Jane paused. “I’m thinking back over all the women of my acquaintance. There is a woman who is my neighbor, Lady Johnstone. She is a vicious person. Perhaps that is who I have based her on. Is Mrs. Allen cruel?”
Sofia tilted her head. “Actually, no. She’s not cruel at all. She’s sort of . . . sad.”
“Ah,” Jane replied. “A sad one.” She offered a rueful smile. “I know this character.”
“Who is she?”
Jane stared at the floor. Sofia normally viewed the top of Jane’s head when they talked—she towered over Jane—but now as they sat at eye level, Sofia took a good look at her face. She was smaller and prettier than her portrait at the Jane Austen Experience. Her doe eyes stared into the middle distance and seemed to pierce the space between the door and the wall. What was she thinking about all the time? Lord only knows, but she stared this way often.
“Who is she, Jane?” Sofia said again.
“She is no one,” Jane said. “Just a woman.” She smiled. “I’ve observed in this place not how things change, but how they stay the same. Women speak more but expose more flesh. Mothers and washerwomen alike, chambermaids and duchesses. While they darn socks and knead dough, their minds wander and their hearts sing. How deep the waters run behind the masks we wear. I cannot say for sure, but I wager this character lives a second life inside her heart, and she hides some sadness behind her chatter of expensive fabric.”
Sofia nodded and sat up. “So how do I play those ridiculous lines?”
“Those lines are ridiculous because women of a certain age are ridiculous. Men of sense and intelligence have deemed it so. Where I come from, her fertility and her dowry comprise a woman’s value. Now, her worth seems to lie in her looks. Never has anyone mentioned the brain—occasionally the heart, but never the brain. To grow old is a privilege denied to many, yet women bear it as a curse. She is a woman who has aged. So play her like one. With all the dignity and humiliation that entails. With all the happiness to have survived, and the sadness youth is gone. The dishonor that looks have faded, and the grace that you know this to be true.” Jane turned her head to Sofia. “When I first met you, I stood in awe. You strolled around this new Bath with zest and splendor.”
“I’m sorry to disappoint you now,” Sofia said.
“You sit more magnificent now on the floor of this kitchen, with your heart laid bare. Could this pass not as a tragedy, but a liberation? With your ornamentation gone, the opportunity presents itself.”
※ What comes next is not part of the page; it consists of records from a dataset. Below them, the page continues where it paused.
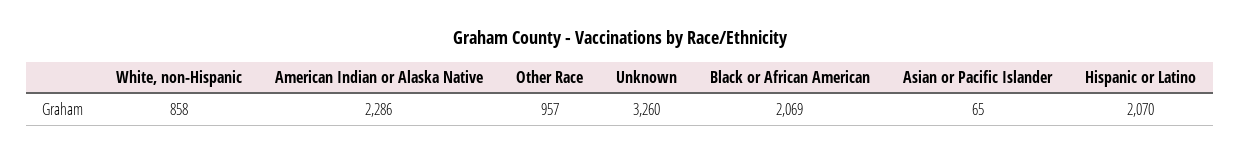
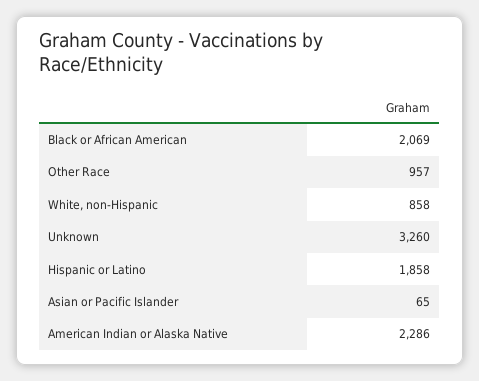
  {
    "White, non-Hispanic": 858,
    "American Indian or Alaska Native": 2286,
    "Other Race": 957,
    "Unknown": 3260,
    "Black or African American": 2069,
    "Asian or Pacific Islander": 65,
-   "Hispanic or Latino": 2070
+   "Hispanic or Latino": 1858
  }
“The opportunity to what?”
“To tell the truth. You once hung as a bauble. You played the handmaiden for others’ desires. Now you can set yourself free.”
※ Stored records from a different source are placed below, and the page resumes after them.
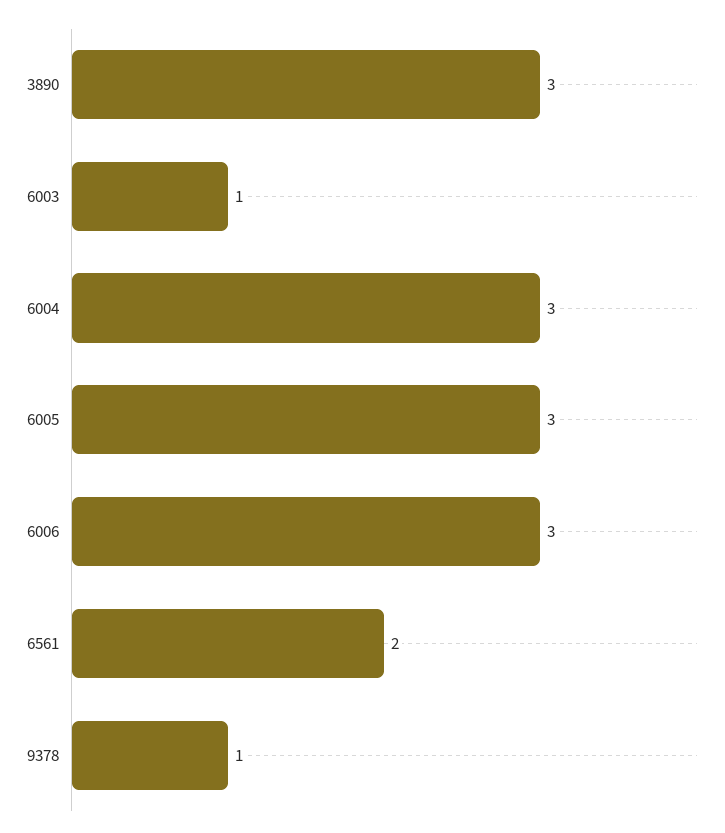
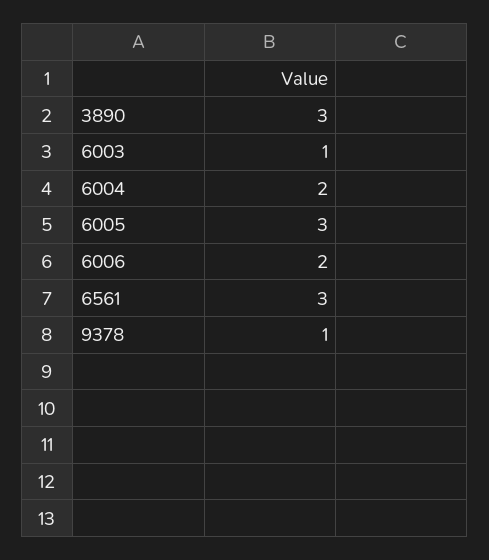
  {
    "3890": 3,
    "6003": 1,
-   "6004": 3,
+   "6004": 2,
    "6005": 3,
-   "6006": 3,
+   "6006": 2,
-   "6561": 2,
+   "6561": 3,
    "9378": 1
  }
Sofia wiped a tear and shook her head. “To do what?”
Jane smiled. “To do the thing you were put on this earth to do.”
Chapter Forty-Seven
Sofia waited alone on set in her green dress costume. “What is the holdup?” she asked Derek. “I’ve been standing here for thirty minutes. I’m sweating my no-makeup makeup off.”
Derek shrugged and promised to find out.
Rehearsals had entered their final week. Sofia waited for them to fire her. Today’s schedule called for a pivotal conversation between Mrs. Allen and Catherine Morland before they entered the evening assembly. Twenty extras gathered in the square behind the Pump Room; they’d grow to four hundred on the day of filming.
Derek returned and whispered to Sofia, “It’s Courtney. She won’t come out.”
Sofia smiled. “She’s in her trailer? Is she throwing a tantrum?” She called over to Jack, “Mr. Travers. You’d better go see what’s going on with your star.”
Jack shook his head. “She’ll be out when she’s ready.”